Task objective:
Please repeat the entries starting at the first one and ending at the line containing "participants from across the g", replacing "webinar" with "seminar" and changing nothing else.

(Raw data)

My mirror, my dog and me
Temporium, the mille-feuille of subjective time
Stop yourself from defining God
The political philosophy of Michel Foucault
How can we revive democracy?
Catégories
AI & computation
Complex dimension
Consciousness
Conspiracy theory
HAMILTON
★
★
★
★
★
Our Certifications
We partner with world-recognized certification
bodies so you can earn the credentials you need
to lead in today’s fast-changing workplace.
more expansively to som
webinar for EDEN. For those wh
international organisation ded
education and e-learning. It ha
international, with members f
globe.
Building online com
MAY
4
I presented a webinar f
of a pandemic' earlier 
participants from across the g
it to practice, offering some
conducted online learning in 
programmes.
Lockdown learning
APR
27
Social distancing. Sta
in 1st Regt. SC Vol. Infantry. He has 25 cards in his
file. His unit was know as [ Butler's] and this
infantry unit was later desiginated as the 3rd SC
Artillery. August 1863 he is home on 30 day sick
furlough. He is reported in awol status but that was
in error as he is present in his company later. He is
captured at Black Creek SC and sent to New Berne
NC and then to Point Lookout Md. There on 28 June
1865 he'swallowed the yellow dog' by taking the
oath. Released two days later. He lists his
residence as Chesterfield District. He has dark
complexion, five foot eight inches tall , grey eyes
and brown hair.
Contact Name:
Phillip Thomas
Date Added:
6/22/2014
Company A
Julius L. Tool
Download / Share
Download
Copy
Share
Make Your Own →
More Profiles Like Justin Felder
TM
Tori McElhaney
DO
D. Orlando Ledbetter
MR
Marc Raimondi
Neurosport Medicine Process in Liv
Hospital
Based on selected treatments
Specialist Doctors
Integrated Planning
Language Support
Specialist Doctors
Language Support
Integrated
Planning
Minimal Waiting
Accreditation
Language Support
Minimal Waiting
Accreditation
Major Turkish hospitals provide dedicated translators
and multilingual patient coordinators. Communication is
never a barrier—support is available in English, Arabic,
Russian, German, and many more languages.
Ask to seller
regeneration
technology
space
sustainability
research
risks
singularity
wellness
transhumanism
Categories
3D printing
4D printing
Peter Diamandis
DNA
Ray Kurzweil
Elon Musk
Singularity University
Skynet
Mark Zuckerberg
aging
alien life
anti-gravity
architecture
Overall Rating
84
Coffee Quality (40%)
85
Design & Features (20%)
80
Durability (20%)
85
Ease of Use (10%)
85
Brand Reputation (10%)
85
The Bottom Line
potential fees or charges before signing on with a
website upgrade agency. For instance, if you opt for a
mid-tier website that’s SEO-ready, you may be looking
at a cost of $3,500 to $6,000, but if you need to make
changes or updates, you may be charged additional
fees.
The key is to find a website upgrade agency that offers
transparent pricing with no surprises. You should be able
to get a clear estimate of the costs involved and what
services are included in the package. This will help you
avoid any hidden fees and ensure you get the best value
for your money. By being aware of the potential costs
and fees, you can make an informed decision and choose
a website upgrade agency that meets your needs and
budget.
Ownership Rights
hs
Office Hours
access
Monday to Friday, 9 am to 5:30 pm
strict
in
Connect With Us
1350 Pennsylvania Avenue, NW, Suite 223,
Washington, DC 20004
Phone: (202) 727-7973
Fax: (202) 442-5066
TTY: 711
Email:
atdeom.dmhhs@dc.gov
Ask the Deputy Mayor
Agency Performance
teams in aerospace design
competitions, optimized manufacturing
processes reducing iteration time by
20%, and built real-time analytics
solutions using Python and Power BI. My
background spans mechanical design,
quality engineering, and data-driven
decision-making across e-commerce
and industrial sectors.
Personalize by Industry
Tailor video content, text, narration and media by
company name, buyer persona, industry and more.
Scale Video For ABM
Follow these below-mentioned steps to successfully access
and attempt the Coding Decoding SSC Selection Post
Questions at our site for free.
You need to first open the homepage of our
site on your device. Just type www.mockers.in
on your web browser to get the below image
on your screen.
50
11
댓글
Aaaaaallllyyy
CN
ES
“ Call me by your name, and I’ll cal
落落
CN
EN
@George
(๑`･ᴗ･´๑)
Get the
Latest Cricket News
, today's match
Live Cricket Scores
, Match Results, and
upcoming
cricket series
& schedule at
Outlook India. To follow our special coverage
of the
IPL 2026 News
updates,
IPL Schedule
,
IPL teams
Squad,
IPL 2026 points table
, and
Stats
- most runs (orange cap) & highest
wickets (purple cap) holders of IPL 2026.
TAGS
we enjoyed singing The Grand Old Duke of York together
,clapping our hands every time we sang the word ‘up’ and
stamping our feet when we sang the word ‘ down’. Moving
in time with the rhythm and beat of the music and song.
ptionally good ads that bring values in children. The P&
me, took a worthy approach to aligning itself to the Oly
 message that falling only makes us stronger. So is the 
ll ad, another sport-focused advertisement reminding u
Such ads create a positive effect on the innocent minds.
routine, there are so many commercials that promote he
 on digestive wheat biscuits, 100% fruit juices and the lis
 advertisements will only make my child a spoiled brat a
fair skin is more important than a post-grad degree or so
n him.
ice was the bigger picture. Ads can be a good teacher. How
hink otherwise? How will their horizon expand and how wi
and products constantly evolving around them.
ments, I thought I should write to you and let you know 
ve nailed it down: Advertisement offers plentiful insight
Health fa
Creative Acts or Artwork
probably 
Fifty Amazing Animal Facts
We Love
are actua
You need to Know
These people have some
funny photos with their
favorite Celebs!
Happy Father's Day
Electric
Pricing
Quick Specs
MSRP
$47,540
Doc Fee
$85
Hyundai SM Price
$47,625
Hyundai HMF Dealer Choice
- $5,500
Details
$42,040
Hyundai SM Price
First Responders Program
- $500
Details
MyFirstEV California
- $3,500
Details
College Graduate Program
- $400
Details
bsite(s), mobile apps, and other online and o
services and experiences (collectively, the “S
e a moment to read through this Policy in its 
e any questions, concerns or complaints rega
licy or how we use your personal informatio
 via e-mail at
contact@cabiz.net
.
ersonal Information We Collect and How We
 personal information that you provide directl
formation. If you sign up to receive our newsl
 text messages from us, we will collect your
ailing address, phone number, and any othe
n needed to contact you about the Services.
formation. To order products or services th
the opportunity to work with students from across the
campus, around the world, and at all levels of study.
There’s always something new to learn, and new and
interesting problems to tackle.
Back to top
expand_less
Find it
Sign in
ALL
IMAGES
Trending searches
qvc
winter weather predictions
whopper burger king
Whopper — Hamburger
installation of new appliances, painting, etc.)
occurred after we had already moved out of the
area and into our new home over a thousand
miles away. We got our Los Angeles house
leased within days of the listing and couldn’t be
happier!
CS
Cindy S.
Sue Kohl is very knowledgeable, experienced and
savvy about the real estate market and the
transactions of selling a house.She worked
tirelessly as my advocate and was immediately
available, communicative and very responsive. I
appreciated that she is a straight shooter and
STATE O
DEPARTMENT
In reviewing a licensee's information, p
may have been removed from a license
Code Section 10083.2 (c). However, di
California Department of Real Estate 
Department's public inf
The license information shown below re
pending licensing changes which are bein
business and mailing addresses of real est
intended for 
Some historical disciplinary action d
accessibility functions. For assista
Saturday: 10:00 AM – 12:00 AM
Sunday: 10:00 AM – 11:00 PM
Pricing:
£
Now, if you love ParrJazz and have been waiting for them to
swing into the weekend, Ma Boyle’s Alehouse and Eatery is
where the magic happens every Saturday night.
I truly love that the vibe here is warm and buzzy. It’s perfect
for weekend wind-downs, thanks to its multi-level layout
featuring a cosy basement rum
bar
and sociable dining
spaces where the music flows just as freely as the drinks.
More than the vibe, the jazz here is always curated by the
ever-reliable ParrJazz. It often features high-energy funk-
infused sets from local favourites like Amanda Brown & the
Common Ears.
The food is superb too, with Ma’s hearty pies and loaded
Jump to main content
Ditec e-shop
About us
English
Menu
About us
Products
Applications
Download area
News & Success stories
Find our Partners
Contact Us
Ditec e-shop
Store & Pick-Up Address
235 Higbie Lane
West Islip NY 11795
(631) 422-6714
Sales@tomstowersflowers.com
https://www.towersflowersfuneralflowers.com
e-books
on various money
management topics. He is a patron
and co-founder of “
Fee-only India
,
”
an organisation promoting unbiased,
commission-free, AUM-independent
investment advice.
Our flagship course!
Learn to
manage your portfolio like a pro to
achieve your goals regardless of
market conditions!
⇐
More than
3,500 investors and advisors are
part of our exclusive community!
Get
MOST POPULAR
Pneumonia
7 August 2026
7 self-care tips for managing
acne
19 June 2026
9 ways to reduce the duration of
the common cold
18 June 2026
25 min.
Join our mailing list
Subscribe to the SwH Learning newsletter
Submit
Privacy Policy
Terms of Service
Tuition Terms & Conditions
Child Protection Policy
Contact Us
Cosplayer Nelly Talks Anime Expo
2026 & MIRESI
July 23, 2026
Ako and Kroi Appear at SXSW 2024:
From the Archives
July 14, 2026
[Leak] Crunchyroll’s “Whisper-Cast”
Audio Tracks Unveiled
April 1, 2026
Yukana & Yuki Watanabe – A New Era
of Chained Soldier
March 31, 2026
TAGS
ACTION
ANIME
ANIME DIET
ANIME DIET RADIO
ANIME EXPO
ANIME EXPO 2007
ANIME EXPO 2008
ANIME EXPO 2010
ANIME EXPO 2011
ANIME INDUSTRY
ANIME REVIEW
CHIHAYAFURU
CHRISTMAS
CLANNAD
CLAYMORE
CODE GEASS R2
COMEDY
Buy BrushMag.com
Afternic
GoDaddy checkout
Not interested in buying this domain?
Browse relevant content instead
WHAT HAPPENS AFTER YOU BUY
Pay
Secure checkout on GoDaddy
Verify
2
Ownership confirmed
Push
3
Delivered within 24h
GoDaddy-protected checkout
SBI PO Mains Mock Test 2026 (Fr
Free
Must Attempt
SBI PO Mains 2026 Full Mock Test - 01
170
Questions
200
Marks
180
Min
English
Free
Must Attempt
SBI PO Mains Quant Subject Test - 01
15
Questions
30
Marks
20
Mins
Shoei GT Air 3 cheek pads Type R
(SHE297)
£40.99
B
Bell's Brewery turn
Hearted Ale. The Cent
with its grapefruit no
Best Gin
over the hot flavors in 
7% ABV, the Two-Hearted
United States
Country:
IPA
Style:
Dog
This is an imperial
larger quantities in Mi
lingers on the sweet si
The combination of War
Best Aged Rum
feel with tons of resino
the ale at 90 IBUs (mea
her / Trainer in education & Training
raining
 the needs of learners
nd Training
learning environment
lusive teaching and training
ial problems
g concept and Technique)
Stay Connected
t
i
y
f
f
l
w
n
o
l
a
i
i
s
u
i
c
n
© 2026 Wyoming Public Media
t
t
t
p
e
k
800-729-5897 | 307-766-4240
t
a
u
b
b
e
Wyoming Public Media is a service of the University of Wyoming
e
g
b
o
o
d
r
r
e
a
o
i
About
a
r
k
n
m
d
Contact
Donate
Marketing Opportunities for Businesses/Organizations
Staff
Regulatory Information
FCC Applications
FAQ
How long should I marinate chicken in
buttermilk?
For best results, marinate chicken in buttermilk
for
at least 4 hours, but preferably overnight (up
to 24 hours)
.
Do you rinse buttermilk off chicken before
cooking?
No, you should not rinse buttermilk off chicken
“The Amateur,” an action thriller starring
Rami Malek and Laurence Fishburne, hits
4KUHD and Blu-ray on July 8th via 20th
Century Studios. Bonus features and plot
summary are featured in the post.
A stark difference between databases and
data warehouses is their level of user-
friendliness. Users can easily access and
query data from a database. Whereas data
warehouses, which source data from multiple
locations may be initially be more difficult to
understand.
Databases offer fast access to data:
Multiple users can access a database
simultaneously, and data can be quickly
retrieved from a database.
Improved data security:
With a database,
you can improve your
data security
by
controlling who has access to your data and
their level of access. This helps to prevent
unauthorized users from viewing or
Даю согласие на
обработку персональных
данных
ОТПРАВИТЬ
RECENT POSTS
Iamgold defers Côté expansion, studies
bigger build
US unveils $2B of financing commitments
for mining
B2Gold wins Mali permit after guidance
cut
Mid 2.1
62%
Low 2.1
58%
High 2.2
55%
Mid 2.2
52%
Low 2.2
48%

(End Raw data)

Result of this task:
My mirror, my dog and me
Temporium, the mille-feuille of subjective time
Stop yourself from defining God
The political philosophy of Michel Foucault
How can we revive democracy?
Catégories
AI & computation
Complex dimension
Consciousness
Conspiracy theory
HAMILTON
★
★
★
★
★
Our Certifications
We partner with world-recognized certification
bodies so you can earn the credentials you need
to lead in today’s fast-changing workplace.
more expansively to som
seminar for EDEN. For those wh
international organisation ded
education and e-learning. It ha
international, with members f
globe.
Building online com
MAY
4
I presented a seminar f
of a pandemic' earlier 
participants from across the g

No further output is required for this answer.